TASK INSTRUCTIONS =
a) Decide whether each statement agrees with the Tiffany jewelry article: (i) the hair ornament in the form of Queen Anne's lace was bought last year; (ii) the grape necklace entered the museum's collection in 1904; (iii) turn-of-the-century jewelry was dominated by semiprecious stones. For each, answer yes or no and quote the words of the text that decide it.
b) According to the Tiffany jewelry article, which semiprecious stones did Tiffany particularly combine with enamel in his early jewelry?
c) Print the Tiffany jewelry article from "Turn-of-the-century jewelry both" up to and including "(1862-1957), and others.".

QUOTED PASSAGE =
** START **
Magazine Antiques, July, 2002 by Alice Cooney Frelinghuysen

Louis Comfort Tiffany, working during the late nineteenth and early twentieth centuries, is the acknowledged master of virtually every decorative medium. He and his highly skilled craftsmen and women created stained-glass windows, leaded-glass lampshades, glass vases, pottery, furniture, interiors, mosaics, enamel work, and metalwork. Until recently, jewelry was the least - known aspect of his oeuvre. (1) Nonetheless, Tiffany's unique artistic spirit is arguably best seen in the earliest examples of his jewelry designs, when his personal involvement was most intense.

Two recent additions to the collection of the Metropolitan Museum of Art in New York City prompted this study. They are both hair ornaments made about 1904, the first year that Tiffany designed his own jewelry. The one shown on the cover and in Plate VIII is an extraordinarily sculptural piece in the form of two dandelion seedballs and two dragonflies. The second hair ornament (Pls. IIa, IIb), purchased last year, replicates the delicate blossom of Queen Anne's lace. These two objects join a necklace of grapes and grape leaves, which has been part of the museum's collection since 1946 (Pl. I). (2) These three early examples of Tiffany's jewelry exhibit his intense interest in nature, his use of semiprecious stones (particularly opals) in combination with enamel, and exquisite craftsmanship.

Turn-of-the-century jewelry both here and abroad was dominated by faceted precious stones, with diamonds predominant. However, it was also a time of renewed interest in the art of the jeweler, (3) with a shift to new stones, mainly semiprecious ones of many shades, combined with sculptural designs in gold. From being a self-conscious emblem of status or wealth because of the value of the jewels themselves, jewelry evolved into an art form emphasizing design and craftsmanship. By 1900 the public was beginning to acknowledge that a piece of jewelry "could by the beauty of its craftsmanship, by the artistic refinement of its form and design, exceed in value the precious materials used in gem-set jewellery." (4) This transformation was, in large part, the work of the French jeweler Rene Latique (1860-1945), his compatriot Georges Fouquet (1862-1957), and others.

Tiffany's knowledge of current jewelry trends worldwide came from articles and illustrations in the numerous art periodicals of the day. In addition, he saw examples at the major international expositions, both here and abroad, which he attended both as a spectator and often as an exhibitor. In addition to the shift toward semiprecious stones and enamel work, he observed the growing interest of European jewelry designers in nature, especially wildflowers and insects.
** END **
DATA SUPPLIED =
** START **
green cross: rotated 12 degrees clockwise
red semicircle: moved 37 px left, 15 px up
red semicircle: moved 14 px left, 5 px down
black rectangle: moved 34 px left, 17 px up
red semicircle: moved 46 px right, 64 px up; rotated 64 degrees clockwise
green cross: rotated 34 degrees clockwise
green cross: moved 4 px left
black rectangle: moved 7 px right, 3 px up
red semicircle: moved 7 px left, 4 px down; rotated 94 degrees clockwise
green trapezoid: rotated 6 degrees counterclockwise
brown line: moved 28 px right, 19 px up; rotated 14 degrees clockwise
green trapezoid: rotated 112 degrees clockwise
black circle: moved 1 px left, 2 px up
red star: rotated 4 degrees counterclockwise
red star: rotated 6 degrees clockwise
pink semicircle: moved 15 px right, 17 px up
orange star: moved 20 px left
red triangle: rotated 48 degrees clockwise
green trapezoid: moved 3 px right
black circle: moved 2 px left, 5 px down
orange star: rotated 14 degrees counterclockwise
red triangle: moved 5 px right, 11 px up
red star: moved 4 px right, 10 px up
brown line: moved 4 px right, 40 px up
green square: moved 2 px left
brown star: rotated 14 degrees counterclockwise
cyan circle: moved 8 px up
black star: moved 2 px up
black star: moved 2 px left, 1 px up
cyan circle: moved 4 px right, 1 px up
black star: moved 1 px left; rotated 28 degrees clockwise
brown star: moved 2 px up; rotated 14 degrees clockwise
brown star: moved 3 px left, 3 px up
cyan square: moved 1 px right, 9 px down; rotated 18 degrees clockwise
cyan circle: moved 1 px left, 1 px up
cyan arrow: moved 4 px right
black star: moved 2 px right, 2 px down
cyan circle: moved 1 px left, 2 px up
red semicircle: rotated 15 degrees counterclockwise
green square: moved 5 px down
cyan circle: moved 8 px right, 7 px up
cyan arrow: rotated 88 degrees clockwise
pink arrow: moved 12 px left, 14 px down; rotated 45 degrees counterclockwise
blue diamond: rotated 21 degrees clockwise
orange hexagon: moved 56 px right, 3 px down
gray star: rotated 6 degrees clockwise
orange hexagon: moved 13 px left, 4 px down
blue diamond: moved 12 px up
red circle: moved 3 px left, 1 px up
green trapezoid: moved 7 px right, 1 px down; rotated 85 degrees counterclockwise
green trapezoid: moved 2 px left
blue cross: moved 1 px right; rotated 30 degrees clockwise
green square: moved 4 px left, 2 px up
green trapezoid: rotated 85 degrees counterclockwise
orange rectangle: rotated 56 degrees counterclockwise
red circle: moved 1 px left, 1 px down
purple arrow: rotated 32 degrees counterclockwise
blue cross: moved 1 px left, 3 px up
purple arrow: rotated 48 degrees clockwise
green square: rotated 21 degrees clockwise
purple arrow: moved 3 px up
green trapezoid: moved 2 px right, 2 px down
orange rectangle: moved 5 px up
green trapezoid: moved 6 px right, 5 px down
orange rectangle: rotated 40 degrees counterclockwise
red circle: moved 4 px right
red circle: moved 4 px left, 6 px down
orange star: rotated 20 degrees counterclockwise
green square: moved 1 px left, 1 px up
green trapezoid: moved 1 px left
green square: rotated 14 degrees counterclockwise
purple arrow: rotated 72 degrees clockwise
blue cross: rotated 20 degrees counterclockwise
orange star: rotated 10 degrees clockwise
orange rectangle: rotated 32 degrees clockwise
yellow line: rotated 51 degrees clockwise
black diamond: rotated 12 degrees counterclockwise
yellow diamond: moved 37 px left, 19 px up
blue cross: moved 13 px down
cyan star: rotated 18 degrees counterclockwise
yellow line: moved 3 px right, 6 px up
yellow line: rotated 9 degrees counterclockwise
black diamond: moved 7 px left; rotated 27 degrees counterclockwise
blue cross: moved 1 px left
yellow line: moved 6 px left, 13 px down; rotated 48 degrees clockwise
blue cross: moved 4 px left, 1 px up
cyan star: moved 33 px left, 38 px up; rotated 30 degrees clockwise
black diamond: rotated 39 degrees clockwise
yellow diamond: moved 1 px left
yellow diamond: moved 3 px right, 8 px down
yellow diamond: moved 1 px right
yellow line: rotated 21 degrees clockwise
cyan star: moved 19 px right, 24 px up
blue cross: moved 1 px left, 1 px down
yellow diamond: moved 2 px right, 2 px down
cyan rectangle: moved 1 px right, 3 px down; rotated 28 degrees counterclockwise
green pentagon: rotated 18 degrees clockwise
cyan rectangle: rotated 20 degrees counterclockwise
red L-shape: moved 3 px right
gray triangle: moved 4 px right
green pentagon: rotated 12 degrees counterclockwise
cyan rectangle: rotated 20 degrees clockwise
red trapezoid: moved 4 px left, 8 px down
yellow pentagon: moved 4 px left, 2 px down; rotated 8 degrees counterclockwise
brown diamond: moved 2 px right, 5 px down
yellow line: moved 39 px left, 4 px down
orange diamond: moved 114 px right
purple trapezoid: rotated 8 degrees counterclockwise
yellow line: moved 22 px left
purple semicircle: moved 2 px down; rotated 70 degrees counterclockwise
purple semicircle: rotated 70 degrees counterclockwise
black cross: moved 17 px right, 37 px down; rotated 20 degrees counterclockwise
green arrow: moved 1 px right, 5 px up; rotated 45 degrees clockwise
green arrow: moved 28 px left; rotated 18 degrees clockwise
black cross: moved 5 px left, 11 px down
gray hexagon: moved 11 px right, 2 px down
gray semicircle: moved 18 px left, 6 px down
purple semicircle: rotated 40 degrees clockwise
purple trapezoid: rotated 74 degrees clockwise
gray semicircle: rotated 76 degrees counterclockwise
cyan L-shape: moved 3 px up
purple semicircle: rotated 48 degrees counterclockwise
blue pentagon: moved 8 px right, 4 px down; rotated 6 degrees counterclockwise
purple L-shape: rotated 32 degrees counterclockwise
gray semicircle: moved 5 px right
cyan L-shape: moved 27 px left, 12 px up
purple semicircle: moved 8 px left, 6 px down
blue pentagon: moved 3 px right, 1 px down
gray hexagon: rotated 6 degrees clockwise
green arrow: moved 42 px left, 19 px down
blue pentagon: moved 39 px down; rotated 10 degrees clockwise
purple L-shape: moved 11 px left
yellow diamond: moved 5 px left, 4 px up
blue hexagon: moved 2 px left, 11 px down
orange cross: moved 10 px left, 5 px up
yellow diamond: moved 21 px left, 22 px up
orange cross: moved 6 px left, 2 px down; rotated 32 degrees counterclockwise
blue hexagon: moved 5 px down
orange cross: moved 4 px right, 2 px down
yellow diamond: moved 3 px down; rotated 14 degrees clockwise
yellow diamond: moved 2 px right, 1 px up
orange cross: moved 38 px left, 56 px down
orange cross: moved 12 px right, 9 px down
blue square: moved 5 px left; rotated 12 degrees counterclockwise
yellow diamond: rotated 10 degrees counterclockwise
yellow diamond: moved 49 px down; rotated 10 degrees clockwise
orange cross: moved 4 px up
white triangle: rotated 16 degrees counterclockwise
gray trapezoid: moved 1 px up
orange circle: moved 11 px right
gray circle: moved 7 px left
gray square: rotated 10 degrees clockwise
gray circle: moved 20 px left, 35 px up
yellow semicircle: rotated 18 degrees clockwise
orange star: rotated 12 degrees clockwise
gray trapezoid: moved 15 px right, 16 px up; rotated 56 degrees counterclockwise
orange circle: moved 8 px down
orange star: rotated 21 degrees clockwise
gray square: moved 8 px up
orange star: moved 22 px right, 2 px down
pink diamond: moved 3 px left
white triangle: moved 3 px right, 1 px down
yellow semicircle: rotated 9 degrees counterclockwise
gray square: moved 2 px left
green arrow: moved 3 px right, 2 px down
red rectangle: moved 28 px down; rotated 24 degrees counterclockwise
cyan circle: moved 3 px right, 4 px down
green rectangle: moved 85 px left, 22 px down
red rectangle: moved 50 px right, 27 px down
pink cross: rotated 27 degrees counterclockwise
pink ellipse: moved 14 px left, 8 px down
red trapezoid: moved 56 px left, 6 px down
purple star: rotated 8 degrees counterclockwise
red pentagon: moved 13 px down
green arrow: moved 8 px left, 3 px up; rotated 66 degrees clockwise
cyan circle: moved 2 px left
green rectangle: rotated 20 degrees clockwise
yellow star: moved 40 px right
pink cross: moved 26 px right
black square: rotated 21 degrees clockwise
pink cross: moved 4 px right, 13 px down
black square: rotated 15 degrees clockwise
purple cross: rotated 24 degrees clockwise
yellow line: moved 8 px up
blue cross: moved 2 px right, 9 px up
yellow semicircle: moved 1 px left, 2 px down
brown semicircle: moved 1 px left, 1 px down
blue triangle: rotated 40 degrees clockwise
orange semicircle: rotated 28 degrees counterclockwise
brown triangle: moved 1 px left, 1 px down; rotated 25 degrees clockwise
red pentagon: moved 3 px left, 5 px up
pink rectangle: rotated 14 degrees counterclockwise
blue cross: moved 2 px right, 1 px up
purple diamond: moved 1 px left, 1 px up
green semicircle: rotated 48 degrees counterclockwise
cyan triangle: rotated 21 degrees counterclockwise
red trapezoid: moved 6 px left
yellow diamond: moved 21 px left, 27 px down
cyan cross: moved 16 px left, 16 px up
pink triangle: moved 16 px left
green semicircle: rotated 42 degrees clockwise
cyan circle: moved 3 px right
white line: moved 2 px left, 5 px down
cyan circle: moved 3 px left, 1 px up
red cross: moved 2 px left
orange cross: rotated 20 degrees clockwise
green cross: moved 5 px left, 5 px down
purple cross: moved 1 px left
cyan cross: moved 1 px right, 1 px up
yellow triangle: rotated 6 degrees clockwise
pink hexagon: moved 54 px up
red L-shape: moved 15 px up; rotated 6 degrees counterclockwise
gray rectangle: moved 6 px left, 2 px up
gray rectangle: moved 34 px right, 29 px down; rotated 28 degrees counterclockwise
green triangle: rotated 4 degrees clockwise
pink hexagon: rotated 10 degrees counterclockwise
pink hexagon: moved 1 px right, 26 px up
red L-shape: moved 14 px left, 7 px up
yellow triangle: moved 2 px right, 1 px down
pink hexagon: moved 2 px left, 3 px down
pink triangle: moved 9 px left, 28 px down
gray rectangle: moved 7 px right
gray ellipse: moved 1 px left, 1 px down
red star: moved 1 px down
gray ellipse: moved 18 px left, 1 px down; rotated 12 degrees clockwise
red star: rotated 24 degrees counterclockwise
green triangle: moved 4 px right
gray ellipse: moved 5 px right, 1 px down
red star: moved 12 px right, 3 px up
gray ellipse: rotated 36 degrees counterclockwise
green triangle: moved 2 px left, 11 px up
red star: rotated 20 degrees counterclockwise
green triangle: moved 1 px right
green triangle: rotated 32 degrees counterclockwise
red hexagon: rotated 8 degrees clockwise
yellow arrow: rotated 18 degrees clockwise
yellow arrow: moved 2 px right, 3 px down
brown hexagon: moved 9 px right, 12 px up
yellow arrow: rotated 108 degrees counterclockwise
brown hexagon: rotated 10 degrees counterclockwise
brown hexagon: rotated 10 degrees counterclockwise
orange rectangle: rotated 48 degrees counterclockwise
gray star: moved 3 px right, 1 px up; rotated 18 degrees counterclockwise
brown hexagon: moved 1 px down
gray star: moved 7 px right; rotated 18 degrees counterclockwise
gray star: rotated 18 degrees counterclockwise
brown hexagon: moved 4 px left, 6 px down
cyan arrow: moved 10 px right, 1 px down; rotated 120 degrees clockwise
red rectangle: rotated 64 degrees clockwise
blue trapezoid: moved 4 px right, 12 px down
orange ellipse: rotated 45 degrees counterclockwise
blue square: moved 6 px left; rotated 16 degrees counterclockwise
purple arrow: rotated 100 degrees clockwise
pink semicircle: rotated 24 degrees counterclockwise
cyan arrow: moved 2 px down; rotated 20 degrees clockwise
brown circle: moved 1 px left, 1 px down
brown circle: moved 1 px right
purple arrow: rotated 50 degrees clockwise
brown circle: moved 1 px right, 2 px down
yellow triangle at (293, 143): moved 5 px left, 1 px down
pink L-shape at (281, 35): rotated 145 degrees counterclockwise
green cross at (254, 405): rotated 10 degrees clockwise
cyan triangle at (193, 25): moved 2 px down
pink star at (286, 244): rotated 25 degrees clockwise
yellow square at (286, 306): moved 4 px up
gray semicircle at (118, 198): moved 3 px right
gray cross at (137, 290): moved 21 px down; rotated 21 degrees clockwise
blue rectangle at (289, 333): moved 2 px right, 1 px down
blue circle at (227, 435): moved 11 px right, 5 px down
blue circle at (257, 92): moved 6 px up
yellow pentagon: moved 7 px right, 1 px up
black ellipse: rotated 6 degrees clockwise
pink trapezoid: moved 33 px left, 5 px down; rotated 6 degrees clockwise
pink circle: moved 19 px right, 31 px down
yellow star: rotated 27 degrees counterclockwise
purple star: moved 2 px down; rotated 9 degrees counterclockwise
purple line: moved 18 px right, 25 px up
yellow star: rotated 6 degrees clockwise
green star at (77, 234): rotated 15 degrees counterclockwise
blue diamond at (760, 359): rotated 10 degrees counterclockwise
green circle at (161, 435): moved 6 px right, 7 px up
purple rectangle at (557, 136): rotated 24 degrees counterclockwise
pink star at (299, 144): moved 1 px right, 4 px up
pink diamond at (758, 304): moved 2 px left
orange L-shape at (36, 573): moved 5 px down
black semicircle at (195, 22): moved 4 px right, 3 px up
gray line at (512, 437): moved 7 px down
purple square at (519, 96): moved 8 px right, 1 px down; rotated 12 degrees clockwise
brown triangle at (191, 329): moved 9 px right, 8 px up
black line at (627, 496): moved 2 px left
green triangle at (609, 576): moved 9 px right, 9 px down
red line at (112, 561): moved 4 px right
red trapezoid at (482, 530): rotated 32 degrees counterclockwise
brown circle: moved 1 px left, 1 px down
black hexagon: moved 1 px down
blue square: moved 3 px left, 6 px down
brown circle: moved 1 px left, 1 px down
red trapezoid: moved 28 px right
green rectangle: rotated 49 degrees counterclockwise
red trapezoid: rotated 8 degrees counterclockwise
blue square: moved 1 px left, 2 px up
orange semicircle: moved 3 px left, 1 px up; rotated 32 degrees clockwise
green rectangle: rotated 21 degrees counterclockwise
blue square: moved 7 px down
** END **
RESPONSES TO THE EXERCISE =
a)
(i) Yes: "purchased last year, replicates the delicate blossom of Queen Anne's lace."
(ii) No: "which has been part of the museum's collection since 1946"
(iii) No: "dominated by faceted precious stones, with diamonds predominant"

b) Opals.

c)
Turn-of-the-century jewelry both here and abroad was dominated by faceted precious stones, with diamonds predominant. However, it was also a time of renewed interest in the art of the jeweler, (3) with a shift to new stones, mainly semiprecious ones of many shades, combined with sculptural designs in gold. From being a self-conscious emblem of status or wealth because of the value of the jewels themselves, jewelry evolved into an art form emphasizing design and craftsmanship. By 1900 the public was beginning to acknowledge that a piece of jewelry "could by the beauty of its craftsmanship, by the artistic refinement of its form and design, exceed in value the precious materials used in gem-set jewellery." (4) This transformation was, in large part, the work of the French jeweler Rene Latique (1860-1945), his compatriot Georges Fouquet (1862-1957), and others.